Intercalados entre estas novelas, aparecieron varios libros de relatos, con
textos que el autor corregía y los volvía a publicar en nuevas colecciones: Agua (Lima, 1935), Diamantes y pedernales. Agua (Lima, 1954), La agonía de Rasu-Ñiti (Lima, 1962 y 1964), El sueño del pongo (Lima, 1965; Santiago de Chile, 1969), Amor mundo y otros relatos (Montevideo,
1967), Amor mundo y todos los cuentos
(Buenos Aires, 1967). Póstumamente aparecieron El forastero y otros cuentos (Montevideo, 1972) y Relatos completos (Buenos Aires, 1974), libro
que da pie a estas reflexiones.
Como
suele suceder con muchos escritores, existe en Arguedas una perfecta relación
de continuidad y coherencia entre sus cuentos y sus novelas, a tal punto que los
cuentos pueden ser leídos como síntesis de las novelas, y las novelas, como desarrollos
de los cuentos. En ellas, las preocupaciones son las mismas: el rescate de la
cultura indígena de los Andes; la gran importancia atribuida a la música y la
danza; la visión animista de la naturaleza; la marginalidad y el dolor del mundo; la perspectiva
infantil de las acciones; la concepción maniquea de la ética; la visión de los
desvalidos –los niños, las mujeres y la naturaleza-, víctimas de los abusos y
la depredación del macho adulto, casi siempre un gamonal; el asco a la
sexualidad; en fin, la propuesta ideológica y artística de eso que Vargas Llosa
llama la “utopía arcaica”.

[Datos de origen]

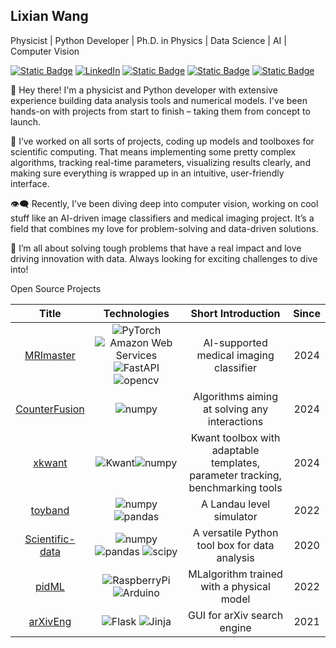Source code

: ## Lixian Wang
Physicist | Python Developer | Ph.D. in Physics |
Data Science | AI | Computer Vision

[![Static Badge](https://img.shields.io/badge/Website-lixianphwang-green)](http://lixianphwang.com/)
[![LinkedIn](https://img.shields.io/badge/LinkedIn-blue?logo=linkedin)](https://www.linkedin.com/in/lixianphys/)
[![Static Badge](https://img.shields.io/badge/PyPi-lixianwang-orange)](https://pypi.org/user/lixianwang/)
[![Static Badge](https://img.shields.io/badge/dockerhub-lx1201-blue)](https://hub.docker.com/u/lx1201)
[![Static Badge](https://img.shields.io/badge/scholar-blue?logo=google-scholar&logoColor=white)](https://scholar.google.com/citations?user=E2-0hTwAAAAJ&hl=en)

👋 Hey there!
I'm a physicist and Python developer with extensive experience building data analysis tools and numerical models. I've been hands-on with projects from start to finish – taking them from concept to launch.

🔧 I’ve worked on all sorts of projects, coding up models and toolboxes for scientific computing. That means implementing some pretty complex algorithms, tracking real-time parameters, visualizing results clearly, and making sure everything is wrapped up in an intuitive, user-friendly interface.

👁️‍🗨️ Recently, I’ve been diving deep into computer vision, working on cool stuff like an AI-driven image classifiers and medical imaging project. It’s a field that combines my love for problem-solving and data-driven solutions.

🚀 I’m all about solving tough problems that have a real impact and love driving innovation with data. Always looking for exciting challenges to dive into!


Open Source Projects

| Title | Technologies | Short Introduction | Since |
|:----------:|:----------:|:----------:|:----------:|
| [MRImaster](https://github.com/lixianphys/MRImaster)| ![PyTorch](https://img.shields.io/badge/PyTorch-black?logo=pytorch) ![Amazon Web Services](https://img.shields.io/badge/AWS-black?logo=amazonwebservices&logoColor=white) ![FastAPI](https://img.shields.io/badge/FastAPI-009688?logo=fastapi&logoColor=white) ![opencv](https://img.shields.io/badge/OpenCV-5C3EE8?logo=opencv&logoColor=white) |  AI-supported medical imaging classifier | 2024 |
| [CounterFusion](https://github.com/lixianphys/Counterfusion) | ![numpy](https://img.shields.io/badge/numpy-013243?logo=numpy&logoColor=white) | Algorithms aiming at solving any interactions | 2024 |
| [xkwant](https://github.com/lixianphys/xkwant) |![Kwant](https://img.shields.io/badge/Kwant-black)![numpy](https://img.shields.io/badge/numpy-013243?logo=numpy&logoColor=white) |Kwant toolbox with adaptable templates, parameter tracking, benchmarking tools| 2024 |
|[toyband](https://github.com/lixianphys/xkwant)|![numpy](https://img.shields.io/badge/numpy-013243?logo=numpy&logoColor=white) ![pandas](https://img.shields.io/badge/pandas-150458?logo=pandas&logoColor=white)| A Landau level simulator| 2022 |
|[Scientific-data](https://github.com/lixianphys/Scientific-data)|![numpy](https://img.shields.io/badge/numpy-013243?logo=numpy&logoColor=white) ![pandas](https://img.shields.io/badge/pandas-150458?logo=pandas&logoColor=white) ![scipy](https://img.shields.io/badge/scipy-8CAAE6?logo=scipy&logoColor=white)| A versatile Python tool box for data analysis | 2020 |
|[pidML](https://github.com/lixianphys/pidML)|![RaspberryPi](https://img.shields.io/badge/RaspberryPi-A22846?logo=raspberrypi&logoColor=white) ![Arduino](https://img.shields.io/badge/arduino-00878F?logo=arduino&logoColor=white)| MLalgorithm trained with a physical model | 2022 |
|[arXivEng](https://github.com/lixianphys/arXivEng)|![Flask](https://img.shields.io/badge/Flask-000000?logo=flask&logoColor=white) ![Jinja](https://img.shields.io/badge/jinja-B41717?logo=jinja&logoColor=white)|  GUI for arXiv search engine  | 2021 | 




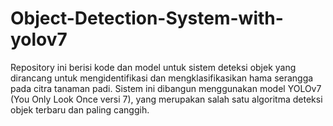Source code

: # Object-Detection-System-with-yolov7
Repository ini berisi kode dan model untuk sistem deteksi objek yang dirancang untuk mengidentifikasi dan mengklasifikasikan hama serangga pada citra tanaman padi. Sistem ini dibangun menggunakan model YOLOv7 (You Only Look Once versi 7), yang merupakan salah satu algoritma deteksi objek terbaru dan paling canggih.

[Qué hacer] Traduce al inglés esta oración del fragmento sobre Arguedas: "Póstumamente aparecieron El forastero y otros cuentos (Montevideo, 1972) y Relatos completos (Buenos Aires, 1974), libro que da pie a estas reflexiones."

[Respuesta del ejercicio] Published posthumously were El forastero y otros cuentos (Montevideo, 1972) and Relatos completos (Buenos Aires, 1974), the book that prompts these reflections.